We had Lecture Materials, Workbooks, and Extra Materials to help students with things like Git.

Finally, to keep things interesting, I had a few guest lecturers, including UC San Diego professors Kamalika Chaudhuri from Computer Science and Eran Mukamel from Cognitive Science, as well as industry speakers Claire Dorman from Pandora Data Science and Matt White from Sony Data Science.

 

There were some things that worked, and some things that did not. And the students were savvy and picked up on that. For example, these two anonymous comments from my student evaluations nailed it:
  • It seems like this class tried to bridge the experience gap between CS and COGS majors with regards to python, and desperately failed.
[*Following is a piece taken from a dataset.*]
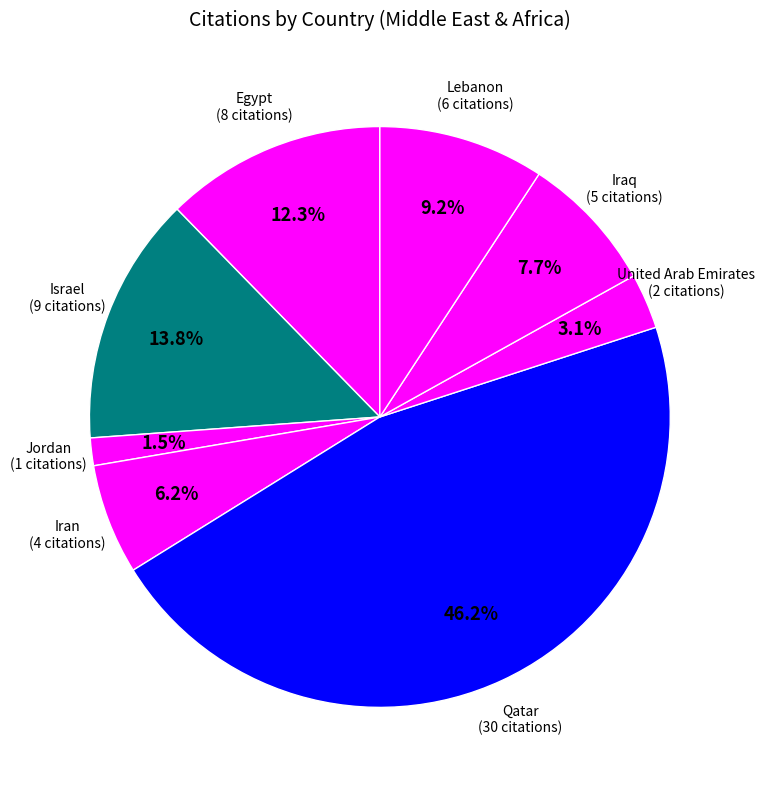

Count the number of slices in the pie.

8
As a CS major, the assignments were too easy, and yet many of those with no python experience struggled immensely. I'm not sure how this should be solved; perhaps have an introductory python course as a prerequisite which may also be fulfilled by a CS class?
  • The class had a mix of Cogs, and CS students. (For the most part) Many felt it was too hard, and many felt it was too easy. It's hard to decide what direction the class should go. It was the perfect difficulty for me. It was hard enough to have the material be intellectually stimulating, and easy enough for me to not want to change my major and rethink life decisions. Good luck with improving the class. And thank you for offering this great class! It truly is what you make of it.
The class only had one intro-level programming requirement, and it lead to a nearly bimodal distribution of number of study hours required. I heard over and again that Computer Science students were finishing assignments in 15 minutes while Cognitive Science students were taking 5-10 hours. That's too big of a spread, so as the Data Science curriculum here matures, we'll require an introduction to Python class.
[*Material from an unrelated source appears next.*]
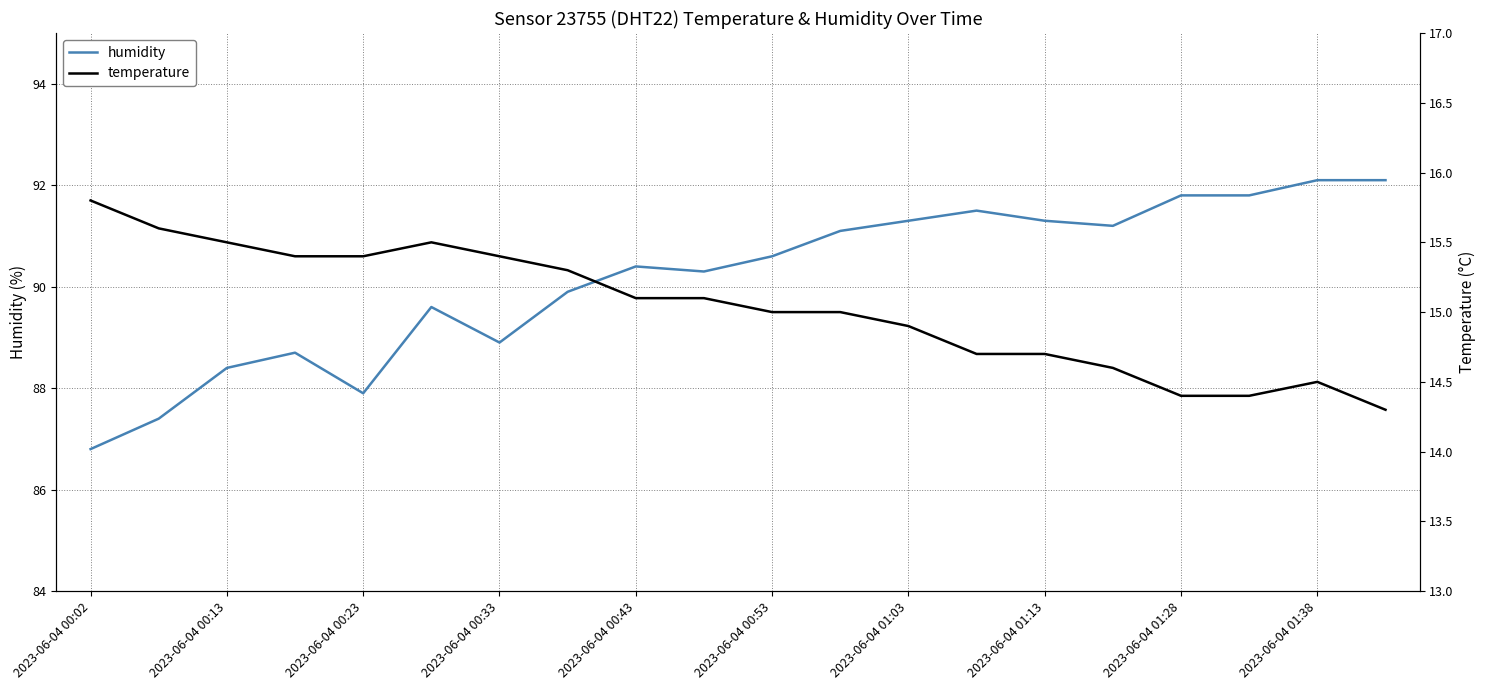

True or false: humidity and temperature cross at least once.

False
That said, I'm not beating myself up too much, as the comments from the students were constructive (showing they cared!) and also very much motivating for me to continue to put in the time and effort to build classes such as this one. Yes, I'm singing my own praises by posting the below comments, but they show that teaching Data Science at scale can work—and even be personal!—in a way they students really connect with:
  • For first time teaching this class and there are not many Data Science in courses ANYWHERE kudos to Mr.Voytek. He maintains a relaxed demeanor even though I am sure it is very stressful. He is flexible in the course content even though we had a clear class guide at the beginning. I don't know any professors who could have handled it this well. Very approachable and has a clear passion.
  • He is the best professor at UCSD. Going to his class always felt like a place where an instructor is truly in love what he does. Prof Voytek made me realize one should be happy at what they are doing. Thats what matters in the end - 'having a relationship with your work'.
  • This course has really opened up Data Science as a possibility for my future. It's a fascinating field, and to hear Professor Voytek and the guest lecturers speak so passionately of it makes me really excited to participate.
  • Professor Voytek is one of a kind, very generous, kind, and respectable. I wish most professors that taught here had the same enthusiasm as Voytek, I never had a professor that is just an overall great person like Voytek. The way he runs lectures and his overall class was great, it seemed very well-structured, organized, and not too challenging but not to easy as well. If i recall, this was also his first time teaching Cogs 108. I would say that Voytek showed us a great amount of topics needed for data science. I couldn't say much more other than Professor Voytek left me with an impression that there is still hope for ME and also OTHERS to do well, you can really tell that Voytek truly cares for his students to do well. If you're reading these evaluations professor Voytek, I want to truly thank you for everything that you were able to teach in the span of 10 weeks!